DESCRIPTION OF THE TASK: In the entries below, find the string "lines" and return each line holding it.

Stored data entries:
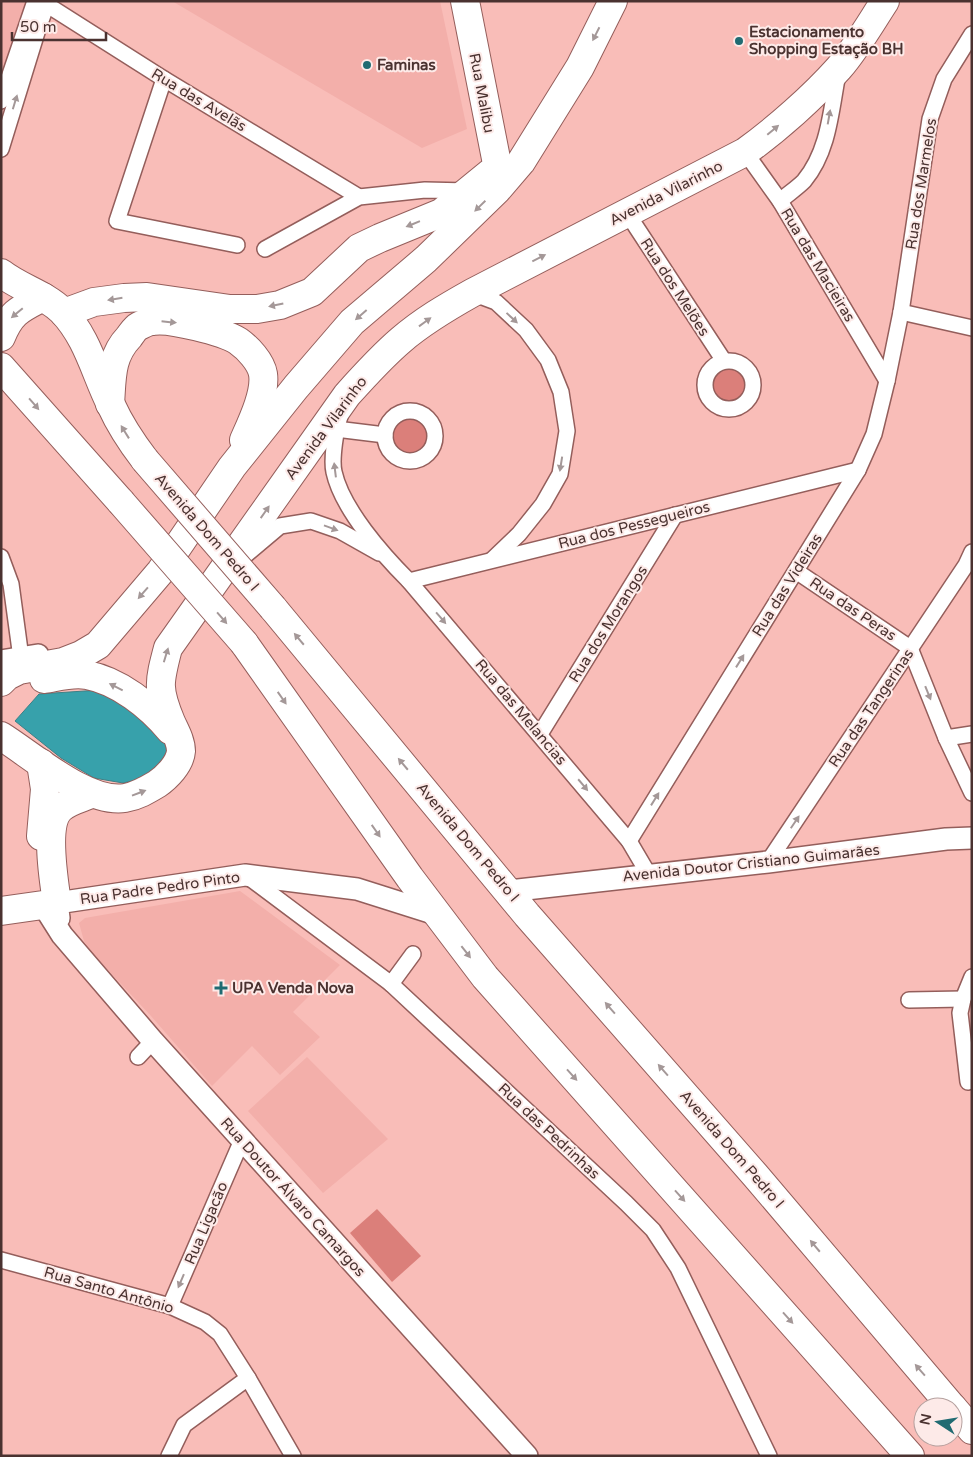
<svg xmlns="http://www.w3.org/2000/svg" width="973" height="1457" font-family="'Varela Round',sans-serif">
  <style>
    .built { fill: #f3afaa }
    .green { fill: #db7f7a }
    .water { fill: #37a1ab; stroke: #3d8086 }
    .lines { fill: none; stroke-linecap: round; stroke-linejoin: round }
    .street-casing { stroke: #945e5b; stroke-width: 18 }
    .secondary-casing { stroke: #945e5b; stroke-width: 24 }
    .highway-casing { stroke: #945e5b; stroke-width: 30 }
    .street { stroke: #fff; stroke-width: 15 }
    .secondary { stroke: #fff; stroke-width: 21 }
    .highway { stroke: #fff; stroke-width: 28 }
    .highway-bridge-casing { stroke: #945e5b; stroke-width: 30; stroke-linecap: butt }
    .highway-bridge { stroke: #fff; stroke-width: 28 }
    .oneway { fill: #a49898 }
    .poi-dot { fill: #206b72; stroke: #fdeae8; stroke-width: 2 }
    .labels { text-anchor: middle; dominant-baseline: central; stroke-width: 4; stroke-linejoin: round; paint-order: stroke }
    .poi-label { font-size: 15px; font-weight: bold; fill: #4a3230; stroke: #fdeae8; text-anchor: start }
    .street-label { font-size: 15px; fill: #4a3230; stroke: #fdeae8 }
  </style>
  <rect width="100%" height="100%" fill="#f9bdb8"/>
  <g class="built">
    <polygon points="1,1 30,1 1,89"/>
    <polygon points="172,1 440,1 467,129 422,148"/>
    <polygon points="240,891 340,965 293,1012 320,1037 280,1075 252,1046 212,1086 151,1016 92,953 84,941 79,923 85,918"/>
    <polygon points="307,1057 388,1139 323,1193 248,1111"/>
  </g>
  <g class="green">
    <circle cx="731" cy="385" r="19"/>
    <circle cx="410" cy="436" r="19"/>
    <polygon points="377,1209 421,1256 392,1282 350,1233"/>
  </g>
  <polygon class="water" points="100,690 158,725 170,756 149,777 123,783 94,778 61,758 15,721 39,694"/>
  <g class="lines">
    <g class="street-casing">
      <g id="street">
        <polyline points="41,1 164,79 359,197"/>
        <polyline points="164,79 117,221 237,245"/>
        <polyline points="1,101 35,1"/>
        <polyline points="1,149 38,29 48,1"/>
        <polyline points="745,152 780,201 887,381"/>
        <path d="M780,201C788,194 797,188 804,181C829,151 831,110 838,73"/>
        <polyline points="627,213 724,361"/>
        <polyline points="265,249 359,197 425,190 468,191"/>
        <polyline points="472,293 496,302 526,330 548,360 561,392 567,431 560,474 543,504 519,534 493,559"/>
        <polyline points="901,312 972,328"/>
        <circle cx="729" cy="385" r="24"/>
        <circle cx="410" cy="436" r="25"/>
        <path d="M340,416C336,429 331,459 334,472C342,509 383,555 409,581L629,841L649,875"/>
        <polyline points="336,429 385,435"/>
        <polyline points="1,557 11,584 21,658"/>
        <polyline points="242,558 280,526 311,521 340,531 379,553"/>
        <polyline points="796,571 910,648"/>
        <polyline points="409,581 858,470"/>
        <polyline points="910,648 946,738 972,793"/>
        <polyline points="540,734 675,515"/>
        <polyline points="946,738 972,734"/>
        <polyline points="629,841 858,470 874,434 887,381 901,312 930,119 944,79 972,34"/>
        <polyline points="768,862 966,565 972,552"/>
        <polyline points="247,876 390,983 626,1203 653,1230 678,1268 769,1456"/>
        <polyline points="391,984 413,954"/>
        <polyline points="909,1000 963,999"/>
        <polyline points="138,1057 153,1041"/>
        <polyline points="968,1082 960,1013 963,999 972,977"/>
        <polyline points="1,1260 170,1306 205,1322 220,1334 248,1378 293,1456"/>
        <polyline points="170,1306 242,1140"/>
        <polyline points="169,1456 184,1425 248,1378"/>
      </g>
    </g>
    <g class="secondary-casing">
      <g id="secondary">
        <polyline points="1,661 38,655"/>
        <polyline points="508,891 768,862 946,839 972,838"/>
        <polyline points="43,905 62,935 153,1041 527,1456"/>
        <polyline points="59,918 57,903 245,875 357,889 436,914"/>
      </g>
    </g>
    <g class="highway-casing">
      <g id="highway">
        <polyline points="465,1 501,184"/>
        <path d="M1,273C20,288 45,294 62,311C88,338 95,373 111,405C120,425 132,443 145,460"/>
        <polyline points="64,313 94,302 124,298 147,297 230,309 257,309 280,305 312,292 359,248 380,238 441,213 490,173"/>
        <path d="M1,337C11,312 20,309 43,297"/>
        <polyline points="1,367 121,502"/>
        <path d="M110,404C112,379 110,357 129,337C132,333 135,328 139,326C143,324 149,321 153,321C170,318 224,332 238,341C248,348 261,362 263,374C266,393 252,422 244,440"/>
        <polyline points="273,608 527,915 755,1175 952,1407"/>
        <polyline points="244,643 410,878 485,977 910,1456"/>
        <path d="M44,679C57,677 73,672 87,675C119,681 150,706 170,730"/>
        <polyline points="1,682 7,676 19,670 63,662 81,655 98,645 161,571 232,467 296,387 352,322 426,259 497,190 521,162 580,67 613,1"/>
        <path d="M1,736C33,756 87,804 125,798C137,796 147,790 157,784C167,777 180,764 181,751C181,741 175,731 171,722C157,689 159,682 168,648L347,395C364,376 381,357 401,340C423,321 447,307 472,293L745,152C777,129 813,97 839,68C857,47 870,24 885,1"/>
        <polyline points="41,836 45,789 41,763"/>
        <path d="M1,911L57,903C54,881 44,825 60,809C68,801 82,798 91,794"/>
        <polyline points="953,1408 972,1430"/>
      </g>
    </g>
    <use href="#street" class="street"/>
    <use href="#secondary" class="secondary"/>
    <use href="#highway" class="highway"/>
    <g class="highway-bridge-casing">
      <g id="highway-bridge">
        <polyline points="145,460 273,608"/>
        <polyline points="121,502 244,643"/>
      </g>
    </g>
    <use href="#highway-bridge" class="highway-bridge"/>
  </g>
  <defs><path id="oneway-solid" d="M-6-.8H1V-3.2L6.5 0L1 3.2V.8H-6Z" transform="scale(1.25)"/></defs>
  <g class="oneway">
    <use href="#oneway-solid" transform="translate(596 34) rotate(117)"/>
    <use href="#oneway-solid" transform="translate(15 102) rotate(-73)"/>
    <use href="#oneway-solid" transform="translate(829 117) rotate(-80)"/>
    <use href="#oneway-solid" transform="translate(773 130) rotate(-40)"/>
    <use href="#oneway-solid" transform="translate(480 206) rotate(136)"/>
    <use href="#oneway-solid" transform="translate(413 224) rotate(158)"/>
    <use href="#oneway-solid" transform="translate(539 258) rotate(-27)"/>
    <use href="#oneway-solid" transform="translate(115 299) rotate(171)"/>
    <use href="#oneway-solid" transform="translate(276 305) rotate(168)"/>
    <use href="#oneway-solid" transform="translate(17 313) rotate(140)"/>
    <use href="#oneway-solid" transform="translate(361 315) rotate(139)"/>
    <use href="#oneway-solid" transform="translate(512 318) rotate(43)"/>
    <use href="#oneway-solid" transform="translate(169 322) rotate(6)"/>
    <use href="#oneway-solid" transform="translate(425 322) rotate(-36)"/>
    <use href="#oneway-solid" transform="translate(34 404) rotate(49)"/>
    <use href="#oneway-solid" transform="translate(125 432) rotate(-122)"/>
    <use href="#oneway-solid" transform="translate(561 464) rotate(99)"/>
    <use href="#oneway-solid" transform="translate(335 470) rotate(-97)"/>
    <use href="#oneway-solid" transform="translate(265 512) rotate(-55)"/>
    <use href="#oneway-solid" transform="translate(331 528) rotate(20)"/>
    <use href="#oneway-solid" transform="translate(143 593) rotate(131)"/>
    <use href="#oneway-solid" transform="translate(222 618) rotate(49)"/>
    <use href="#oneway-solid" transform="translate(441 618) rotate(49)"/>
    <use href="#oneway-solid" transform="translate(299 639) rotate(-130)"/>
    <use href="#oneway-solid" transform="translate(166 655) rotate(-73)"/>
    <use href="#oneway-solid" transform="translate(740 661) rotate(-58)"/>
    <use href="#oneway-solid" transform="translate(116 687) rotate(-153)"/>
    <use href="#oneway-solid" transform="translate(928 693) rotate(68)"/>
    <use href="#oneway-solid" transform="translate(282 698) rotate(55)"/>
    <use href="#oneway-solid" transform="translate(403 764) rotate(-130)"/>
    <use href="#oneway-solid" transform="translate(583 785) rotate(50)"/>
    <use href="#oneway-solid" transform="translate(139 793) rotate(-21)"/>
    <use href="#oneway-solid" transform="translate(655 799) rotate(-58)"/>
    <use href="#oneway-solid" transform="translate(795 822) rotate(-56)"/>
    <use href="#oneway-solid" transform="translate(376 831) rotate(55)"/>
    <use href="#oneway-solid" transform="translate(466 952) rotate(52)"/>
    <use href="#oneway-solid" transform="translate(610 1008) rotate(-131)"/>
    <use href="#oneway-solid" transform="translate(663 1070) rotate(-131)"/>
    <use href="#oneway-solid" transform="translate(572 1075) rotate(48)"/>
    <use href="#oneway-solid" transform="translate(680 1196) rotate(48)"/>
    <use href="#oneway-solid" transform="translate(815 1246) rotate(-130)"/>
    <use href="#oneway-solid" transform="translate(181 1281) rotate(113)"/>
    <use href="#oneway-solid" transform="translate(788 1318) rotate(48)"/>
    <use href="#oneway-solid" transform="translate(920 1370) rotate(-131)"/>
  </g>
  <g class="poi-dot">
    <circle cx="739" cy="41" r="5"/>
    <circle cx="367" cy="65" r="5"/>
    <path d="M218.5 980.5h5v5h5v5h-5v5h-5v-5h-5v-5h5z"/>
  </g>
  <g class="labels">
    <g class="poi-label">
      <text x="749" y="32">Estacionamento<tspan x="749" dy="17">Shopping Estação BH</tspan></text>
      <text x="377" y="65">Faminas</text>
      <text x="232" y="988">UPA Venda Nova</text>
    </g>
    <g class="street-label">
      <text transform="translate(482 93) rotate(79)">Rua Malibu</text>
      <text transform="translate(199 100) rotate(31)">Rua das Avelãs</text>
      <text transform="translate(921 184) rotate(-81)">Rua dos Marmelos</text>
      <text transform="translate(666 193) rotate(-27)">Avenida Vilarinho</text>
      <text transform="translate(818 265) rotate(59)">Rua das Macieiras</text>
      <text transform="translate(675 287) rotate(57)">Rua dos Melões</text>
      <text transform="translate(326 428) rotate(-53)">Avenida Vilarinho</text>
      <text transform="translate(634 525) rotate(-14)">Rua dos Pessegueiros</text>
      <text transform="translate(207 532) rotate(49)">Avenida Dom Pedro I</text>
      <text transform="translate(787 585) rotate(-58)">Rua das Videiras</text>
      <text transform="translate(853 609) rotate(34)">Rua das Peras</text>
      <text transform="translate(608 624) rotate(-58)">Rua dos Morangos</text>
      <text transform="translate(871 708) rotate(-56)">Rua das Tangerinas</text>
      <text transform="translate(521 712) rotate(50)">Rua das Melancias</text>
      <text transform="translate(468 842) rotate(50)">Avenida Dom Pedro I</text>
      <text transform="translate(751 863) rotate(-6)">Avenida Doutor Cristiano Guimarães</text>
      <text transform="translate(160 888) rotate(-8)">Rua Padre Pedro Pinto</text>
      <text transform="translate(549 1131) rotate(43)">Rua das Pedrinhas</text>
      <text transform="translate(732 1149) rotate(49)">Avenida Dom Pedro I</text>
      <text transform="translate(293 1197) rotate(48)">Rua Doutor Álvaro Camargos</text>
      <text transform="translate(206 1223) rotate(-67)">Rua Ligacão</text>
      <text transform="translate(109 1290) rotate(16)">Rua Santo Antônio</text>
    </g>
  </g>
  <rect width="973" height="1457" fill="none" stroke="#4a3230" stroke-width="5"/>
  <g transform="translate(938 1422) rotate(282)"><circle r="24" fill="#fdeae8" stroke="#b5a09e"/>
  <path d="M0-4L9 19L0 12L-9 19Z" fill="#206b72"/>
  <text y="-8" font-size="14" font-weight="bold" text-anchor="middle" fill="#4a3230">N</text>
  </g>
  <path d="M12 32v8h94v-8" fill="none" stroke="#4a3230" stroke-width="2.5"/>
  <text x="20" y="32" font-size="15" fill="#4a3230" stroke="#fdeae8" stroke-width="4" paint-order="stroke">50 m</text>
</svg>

TASK RESPONSE:
    .lines { fill: none; stroke-linecap: round; stroke-linejoin: round }
  <g class="lines">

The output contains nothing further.